----- Excerpt provided
Question

In any triangle $ ABC $, evaluate: $$ \frac{\cos A}{a} + \frac{\cos B}{b} + \frac{\cos C}{c} $$

• A. \( a^2 + b^2 + c^2 \)
• B. \( \frac{a^2 + b^2 + c^2}{2abc} \)
• C. \( \frac{2abc}{a^2 + b^2 + c^2} \)
• D. \( a + b + c \)

Hint:

Apply cosine law and normalize each cosine term by its corresponding side to derive identities in triangles.

Answer 1

The Correct Option is B

Use the identity: \[ \cos A = \frac{b^2 + c^2 - a^2}{2bc} \Rightarrow \frac{\cos A}{a} = \frac{b^2 + c^2 - a^2}{2abc} \] Similarly: \[ \frac{\cos B}{b} = \frac{c^2 + a^2 - b^2}{2abc},\quad \frac{\cos C}{c} = \frac{a^2 + b^2 - c^2}{2abc} \] Now add all: \[ \frac{\cos A}{a} + \frac{\cos B}{b} + \frac{\cos C}{c} = \frac{(b^2 + c^2 - a^2) + (c^2 + a^2 - b^2) + (a^2 + b^2 - c^2)}{2abc} \] Simplify numerator: \[ = b^2 + c^2 - a^2 + c^2 + a^2 - b^2 + a^2 + b^2 - c^2 = a^2 + b^2 + c^2 \] So: \[ \frac{a^2 + b^2 + c^2}{2abc} \]
----------
* _Work item_: Translate this sentence from the hint in the triangle problem into Spanish: "Apply cosine law and normalize each cosine term by its corresponding side to derive identities in triangles."
----- Recorded information
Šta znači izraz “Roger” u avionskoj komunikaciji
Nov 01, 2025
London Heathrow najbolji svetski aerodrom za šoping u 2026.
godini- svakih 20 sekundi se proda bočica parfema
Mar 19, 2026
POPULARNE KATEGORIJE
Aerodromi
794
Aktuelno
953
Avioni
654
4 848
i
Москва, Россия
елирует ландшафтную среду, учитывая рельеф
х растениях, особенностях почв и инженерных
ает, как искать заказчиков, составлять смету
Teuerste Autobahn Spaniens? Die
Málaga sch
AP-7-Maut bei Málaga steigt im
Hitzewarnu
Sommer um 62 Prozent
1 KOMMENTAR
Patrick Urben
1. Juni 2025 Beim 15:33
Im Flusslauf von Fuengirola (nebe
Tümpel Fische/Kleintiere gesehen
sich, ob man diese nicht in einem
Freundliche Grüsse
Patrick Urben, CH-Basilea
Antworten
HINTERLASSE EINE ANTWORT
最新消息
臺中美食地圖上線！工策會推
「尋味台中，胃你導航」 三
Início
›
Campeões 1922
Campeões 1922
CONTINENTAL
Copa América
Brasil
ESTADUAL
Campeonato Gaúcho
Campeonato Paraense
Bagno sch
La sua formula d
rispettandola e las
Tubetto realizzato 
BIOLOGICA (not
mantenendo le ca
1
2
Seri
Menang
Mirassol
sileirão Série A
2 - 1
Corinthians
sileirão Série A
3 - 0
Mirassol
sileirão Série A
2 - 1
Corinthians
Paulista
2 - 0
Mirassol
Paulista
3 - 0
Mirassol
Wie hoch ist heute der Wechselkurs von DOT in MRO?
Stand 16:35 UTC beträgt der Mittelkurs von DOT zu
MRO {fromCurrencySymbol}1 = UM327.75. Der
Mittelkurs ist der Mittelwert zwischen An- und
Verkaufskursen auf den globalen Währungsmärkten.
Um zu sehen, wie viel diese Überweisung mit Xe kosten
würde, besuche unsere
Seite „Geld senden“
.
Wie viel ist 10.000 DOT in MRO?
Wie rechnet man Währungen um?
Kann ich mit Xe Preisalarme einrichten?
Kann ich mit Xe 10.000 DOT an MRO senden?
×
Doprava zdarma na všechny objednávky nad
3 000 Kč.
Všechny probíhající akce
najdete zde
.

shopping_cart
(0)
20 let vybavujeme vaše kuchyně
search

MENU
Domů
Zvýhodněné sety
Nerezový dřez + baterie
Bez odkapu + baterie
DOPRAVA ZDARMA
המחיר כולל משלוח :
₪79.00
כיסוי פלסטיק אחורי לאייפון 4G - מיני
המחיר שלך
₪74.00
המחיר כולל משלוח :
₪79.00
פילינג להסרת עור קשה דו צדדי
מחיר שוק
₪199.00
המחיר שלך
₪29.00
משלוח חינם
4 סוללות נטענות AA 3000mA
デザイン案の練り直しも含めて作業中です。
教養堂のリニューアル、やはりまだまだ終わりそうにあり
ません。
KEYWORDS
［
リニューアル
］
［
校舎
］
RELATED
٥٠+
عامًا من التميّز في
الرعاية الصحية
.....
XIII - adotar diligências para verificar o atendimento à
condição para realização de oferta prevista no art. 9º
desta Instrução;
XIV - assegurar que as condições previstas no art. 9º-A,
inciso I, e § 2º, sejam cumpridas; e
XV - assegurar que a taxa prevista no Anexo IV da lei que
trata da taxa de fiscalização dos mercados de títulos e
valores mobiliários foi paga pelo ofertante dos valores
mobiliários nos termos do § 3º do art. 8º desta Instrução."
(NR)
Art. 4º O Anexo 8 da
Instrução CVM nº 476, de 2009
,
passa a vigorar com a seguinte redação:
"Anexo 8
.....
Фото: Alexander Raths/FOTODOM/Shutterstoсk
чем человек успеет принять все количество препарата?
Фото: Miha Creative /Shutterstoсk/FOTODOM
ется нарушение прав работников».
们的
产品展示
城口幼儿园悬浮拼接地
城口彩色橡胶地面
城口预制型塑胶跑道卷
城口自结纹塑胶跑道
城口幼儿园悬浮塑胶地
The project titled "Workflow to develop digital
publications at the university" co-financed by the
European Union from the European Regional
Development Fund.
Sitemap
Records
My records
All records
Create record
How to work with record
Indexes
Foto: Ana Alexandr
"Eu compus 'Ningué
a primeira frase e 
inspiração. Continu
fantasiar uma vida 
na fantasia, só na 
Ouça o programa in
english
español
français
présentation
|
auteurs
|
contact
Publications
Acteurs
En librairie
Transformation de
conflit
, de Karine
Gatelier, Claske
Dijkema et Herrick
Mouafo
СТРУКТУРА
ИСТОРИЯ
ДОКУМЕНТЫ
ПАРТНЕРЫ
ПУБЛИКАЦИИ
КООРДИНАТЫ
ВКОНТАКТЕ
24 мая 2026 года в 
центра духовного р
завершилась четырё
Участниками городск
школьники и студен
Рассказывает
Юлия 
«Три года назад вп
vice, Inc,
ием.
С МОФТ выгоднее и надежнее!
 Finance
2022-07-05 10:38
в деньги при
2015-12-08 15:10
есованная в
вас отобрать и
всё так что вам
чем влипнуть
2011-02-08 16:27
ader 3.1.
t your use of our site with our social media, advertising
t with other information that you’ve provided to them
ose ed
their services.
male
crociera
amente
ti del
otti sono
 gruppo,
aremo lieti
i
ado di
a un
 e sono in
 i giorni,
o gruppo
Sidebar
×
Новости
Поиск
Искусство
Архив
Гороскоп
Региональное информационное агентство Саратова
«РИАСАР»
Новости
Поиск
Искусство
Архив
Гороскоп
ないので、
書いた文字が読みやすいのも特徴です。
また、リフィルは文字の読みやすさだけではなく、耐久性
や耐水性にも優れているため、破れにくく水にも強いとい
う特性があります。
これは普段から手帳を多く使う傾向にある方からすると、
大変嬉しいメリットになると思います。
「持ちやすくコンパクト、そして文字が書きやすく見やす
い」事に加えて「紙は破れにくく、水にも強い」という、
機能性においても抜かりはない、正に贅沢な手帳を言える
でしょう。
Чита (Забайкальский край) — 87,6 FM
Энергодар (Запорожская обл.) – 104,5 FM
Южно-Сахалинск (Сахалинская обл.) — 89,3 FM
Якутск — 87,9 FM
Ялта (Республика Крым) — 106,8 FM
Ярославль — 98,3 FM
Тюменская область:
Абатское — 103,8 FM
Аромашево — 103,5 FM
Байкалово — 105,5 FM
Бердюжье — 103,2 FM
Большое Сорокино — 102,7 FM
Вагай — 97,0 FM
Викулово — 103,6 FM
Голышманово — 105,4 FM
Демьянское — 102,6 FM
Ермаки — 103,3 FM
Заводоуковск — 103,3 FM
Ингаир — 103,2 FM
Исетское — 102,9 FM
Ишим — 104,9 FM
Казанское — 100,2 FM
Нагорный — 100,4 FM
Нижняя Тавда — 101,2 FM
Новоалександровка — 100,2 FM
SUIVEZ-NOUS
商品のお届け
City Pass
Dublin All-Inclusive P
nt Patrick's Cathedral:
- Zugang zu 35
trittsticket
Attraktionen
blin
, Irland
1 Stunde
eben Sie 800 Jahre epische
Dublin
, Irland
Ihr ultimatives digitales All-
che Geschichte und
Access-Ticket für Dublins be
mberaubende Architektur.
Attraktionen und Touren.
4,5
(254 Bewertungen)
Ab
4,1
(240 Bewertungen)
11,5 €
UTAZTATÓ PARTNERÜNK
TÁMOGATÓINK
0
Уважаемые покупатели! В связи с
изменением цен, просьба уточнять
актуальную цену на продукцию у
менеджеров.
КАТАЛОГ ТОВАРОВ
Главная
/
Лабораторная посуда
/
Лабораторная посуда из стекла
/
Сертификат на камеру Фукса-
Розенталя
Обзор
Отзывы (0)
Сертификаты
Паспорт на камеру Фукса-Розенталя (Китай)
----------
* _Result for this task_: Aplica la ley del coseno y normaliza cada término de coseno por su lado correspondiente para deducir identidades en triángulos.